Into that political vacuum have stepped those who say the best way to ensure stable energy prices is to step up U.S. drilling, which still remains below pre-pandemic production levels.
“We need to have an all-in energy policy,” Manchin said Thursday, adding that he’s been lobbying the administration to increase oil and gas drilling. The United States can boost oil production “overnight,” he added, “if they just let us.”
More clean energy is fine, too, Manchin added, but “the bottom line is the production of fossil fuels right now. I mean, wind and solar is not going to put natural gas over there [in Europe]. We have to be realistic with what we’re trying to do here.”
Other countries are “looking to us and saying, ‘What the hell? What, are you sitting on your hands and asking us to keep taking [oil] from Russia?’” Sen. Lisa Murkowski (R-Alaska) said Thursday. “They’re looking to us and saying, ‘You’ve got the ability to do more to help us, so do it.’”
The Biden administration might say it’s doing everything possible to lower gas prices, but Democrats’ policies are clearly discouraging investments in oil and gas, said Frank Macchiarola, senior vice president at the American Petroleum Institute.
“They are sending a signal to the marketplace now that the United States’ policy is to be closed for business … for oil and gas. That is unacceptable,” he said. “It’s not what the American people want. It’s not what bipartisan policymakers on Capitol Hill want.”
To push back on those criticisms, the Biden administration has pointed to the industry’s stockpile of oil leases on public lands and highlighted short-term efforts like releasing petroleum reserves.
The long-term response has been where the White House has been more comfortable discussing clean energy.
“What overall we need to do here is reduce our dependence on oil,” White House press secretary Jen Psaki said Friday. “Europeans are doing that; we’re doing that. And I think what we’re all going through now in this discussion of banning oil imports and the volatility in the global markets — oil markets — is a reminder of that.”

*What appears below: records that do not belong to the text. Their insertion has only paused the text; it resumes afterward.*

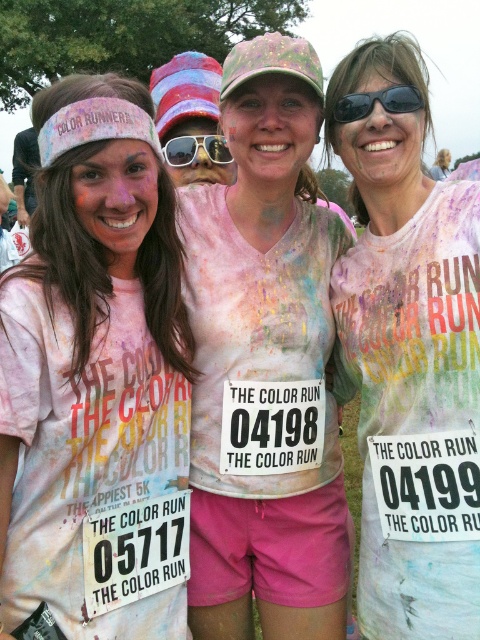
Is black plastic sunglasses at upper center in front of sunglasses at center?

Yes.

Is black plastic sunglasses at upper center smaller than sunglasses at center?

Indeed, black plastic sunglasses at upper center has a smaller size compared to sunglasses at center.

Between point (406, 84) and point (213, 148), which one is positioned in front?

Point (406, 84) is more forward.

Locate an element on the screen. The image size is (480, 640). black plastic sunglasses at upper center is located at coordinates (376, 100).

Between matte white t-shirt at center and black plastic sunglasses at upper center, which one appears on the left side from the viewer's perspective?

black plastic sunglasses at upper center

The image size is (480, 640). Describe the element at coordinates (409, 358) in the screenshot. I see `matte white t-shirt at center` at that location.

Identify the location of matte white t-shirt at center. This screenshot has height=640, width=480. (409, 358).

Who is shorter, matte white headband at upper left or sunglasses at center?

sunglasses at center

Does point (123, 150) come behind point (192, 134)?

No, it is not.

The height and width of the screenshot is (640, 480). I want to click on matte white headband at upper left, so click(96, 378).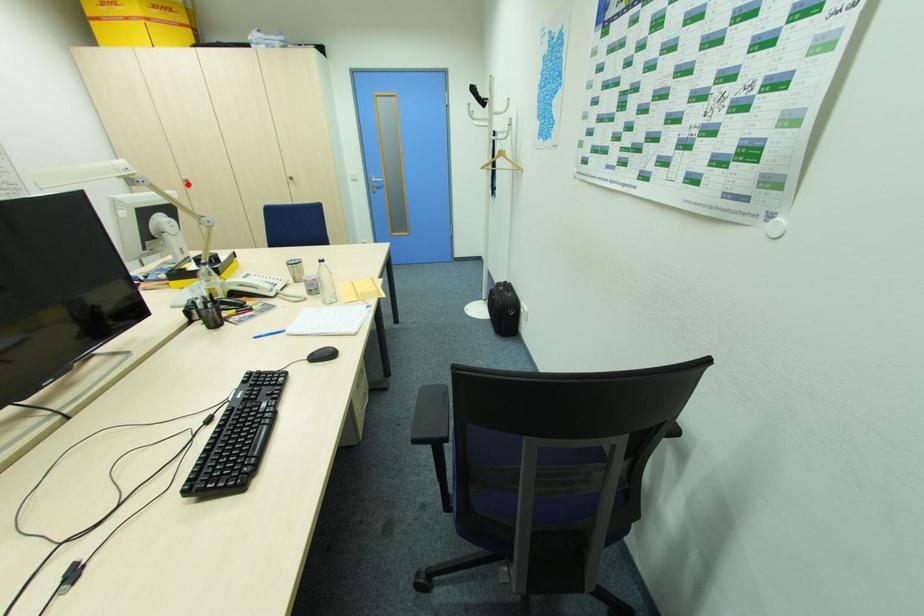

On Friday, Biden spoke privately with the president of Finland, another country threatened by Russia, about “energy security and efforts to address climate change,” according to a White House readout.
A senior Energy Department official said the administration is following the same two-pronged strategy it’s always had: accelerating the clean energy transition, while maintaining affordable and reliable energy supplies.
“Having had conversations with our European colleagues in particular, I think there’s an incredible moment here to really accelerate the clean energy transition,” the official said on a background call with reporters. “It has a climate benefit, it has an affordability benefit and it also has a security benefit.”